Single Cell Sequencing of Human Langerhans Cells Identifies Altered Gene Expression Profiles in Patients with Atopic Dermatitis

Atopic dermatitis (AD) is characterized by dysregulated T cell immunity and skin microbiome dysbiosis with predominance of Staphylococcus aureus (S. aureus). Emerging evidence suggests a role for S. aureus in exacerbating AD skin inflammation. We have previously shown that specific glycosylation of S. aureus cell wall structures amplifies skin inflammation through interaction with Langerhans cells (LCs). However, the role of LCs in AD remains poorly characterized. Here, we performed single cell RNA-sequencing of primary epidermal LCs and dermal T cells isolated from skin biopsies of AD patients and healthy controls, alongside specific glycoanalysis of S. aureus strains isolated from the AD lesions.
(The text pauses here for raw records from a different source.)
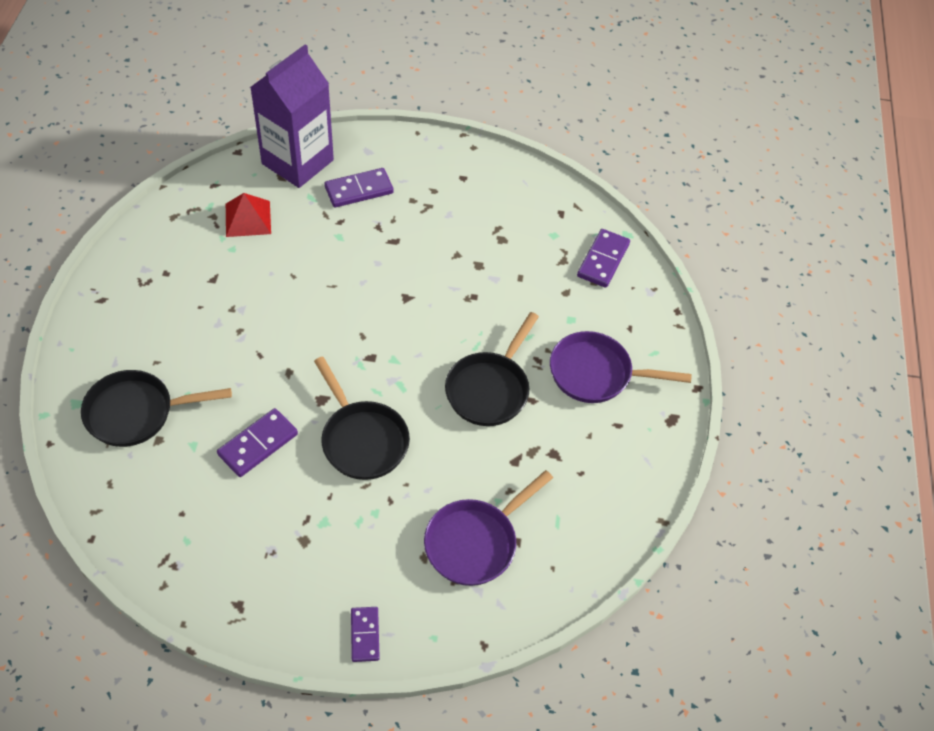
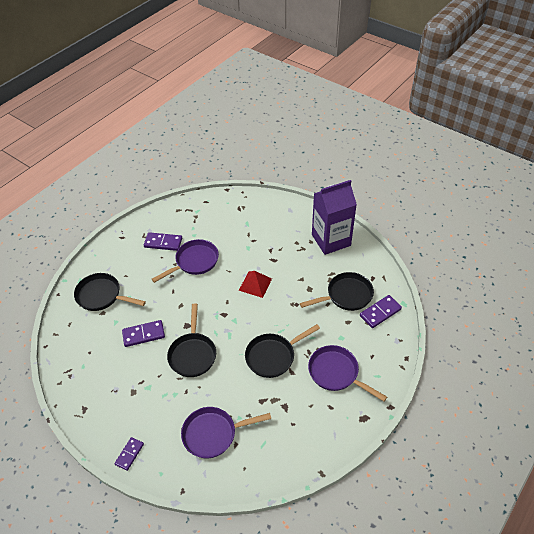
camera: 35 degrees right, 5 degrees down
(248, 218) = (210, 223): red pyramid -> red pyramid (255, 284)
(264, 293) = (194, 262): none -> purple pan
(297, 162) = (252, 204): purple carton -> purple carton (331, 240)
(359, 190) = (272, 228): purple domino -> purple domino (163, 243)
(539, 254) = (346, 295): none -> black pan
Our findings reveal four LC subpopulations, including two steady-state clusters (LC1 and LC1_H) and two pro-inflammatory/matured subsets (LC2 and migratory LCs). The latter two subsets were enriched in AD skin. AD LCs showed enhanced expression of C-type lectin receptors, the high-affinity IgE receptor (FcεR1), and activation of prostaglandin and leukotrienes biosynthesis pathways, as well as upregulated transcriptional signatures related to T cell activation pathways and increased expression of CCL17 (specifically LC2) compared to healthy LCs. Correspondingly, T helper 2 and regulatory T cell populations were increased in AD lesions. Our study provides proof-of-concept for a role of LCs in connecting the S. aureus-T cell axis in the AD inflammatory cycle.